While reading through the material below, copy each line that holds the word "assets".

§ **Provided data**

•••

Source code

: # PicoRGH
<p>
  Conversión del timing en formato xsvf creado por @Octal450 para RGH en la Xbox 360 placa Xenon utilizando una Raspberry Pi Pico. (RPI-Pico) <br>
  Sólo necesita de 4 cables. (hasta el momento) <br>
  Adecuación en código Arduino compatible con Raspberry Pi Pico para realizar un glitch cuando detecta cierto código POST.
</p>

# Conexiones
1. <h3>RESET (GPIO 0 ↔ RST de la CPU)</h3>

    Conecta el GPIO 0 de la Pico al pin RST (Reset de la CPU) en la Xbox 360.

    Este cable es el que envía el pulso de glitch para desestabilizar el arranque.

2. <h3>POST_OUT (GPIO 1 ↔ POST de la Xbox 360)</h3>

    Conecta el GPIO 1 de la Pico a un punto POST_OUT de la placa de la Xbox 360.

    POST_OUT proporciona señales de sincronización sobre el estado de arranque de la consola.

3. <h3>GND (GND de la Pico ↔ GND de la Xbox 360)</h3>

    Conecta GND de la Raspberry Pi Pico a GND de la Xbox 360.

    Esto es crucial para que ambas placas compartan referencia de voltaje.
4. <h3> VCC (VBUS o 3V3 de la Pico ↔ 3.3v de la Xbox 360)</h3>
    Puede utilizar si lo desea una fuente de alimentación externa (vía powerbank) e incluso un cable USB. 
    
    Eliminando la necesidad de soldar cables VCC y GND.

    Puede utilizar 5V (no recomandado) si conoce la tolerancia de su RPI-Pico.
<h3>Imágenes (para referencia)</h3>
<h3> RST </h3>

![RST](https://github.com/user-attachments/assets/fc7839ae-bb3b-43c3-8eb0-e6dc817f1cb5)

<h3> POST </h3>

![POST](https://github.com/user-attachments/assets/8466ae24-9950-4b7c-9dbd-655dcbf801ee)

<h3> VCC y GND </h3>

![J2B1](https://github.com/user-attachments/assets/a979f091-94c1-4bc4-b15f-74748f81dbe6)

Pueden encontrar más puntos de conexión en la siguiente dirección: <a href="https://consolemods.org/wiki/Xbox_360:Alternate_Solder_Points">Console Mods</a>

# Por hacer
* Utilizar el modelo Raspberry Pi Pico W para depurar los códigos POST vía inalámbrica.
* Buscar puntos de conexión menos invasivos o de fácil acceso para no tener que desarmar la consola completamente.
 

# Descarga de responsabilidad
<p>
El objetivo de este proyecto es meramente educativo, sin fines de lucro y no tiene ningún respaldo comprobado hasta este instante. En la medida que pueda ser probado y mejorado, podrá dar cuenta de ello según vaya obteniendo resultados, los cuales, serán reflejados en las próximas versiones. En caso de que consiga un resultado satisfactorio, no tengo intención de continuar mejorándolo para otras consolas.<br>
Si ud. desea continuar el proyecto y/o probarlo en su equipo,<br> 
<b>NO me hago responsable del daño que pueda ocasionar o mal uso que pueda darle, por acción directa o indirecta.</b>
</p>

•••

§ **Exercise solution**
![RST](https://github.com/user-attachments/assets/fc7839ae-bb3b-43c3-8eb0-e6dc817f1cb5)
![POST](https://github.com/user-attachments/assets/8466ae24-9950-4b7c-9dbd-655dcbf801ee)
![J2B1](https://github.com/user-attachments/assets/a979f091-94c1-4bc4-b15f-74748f81dbe6)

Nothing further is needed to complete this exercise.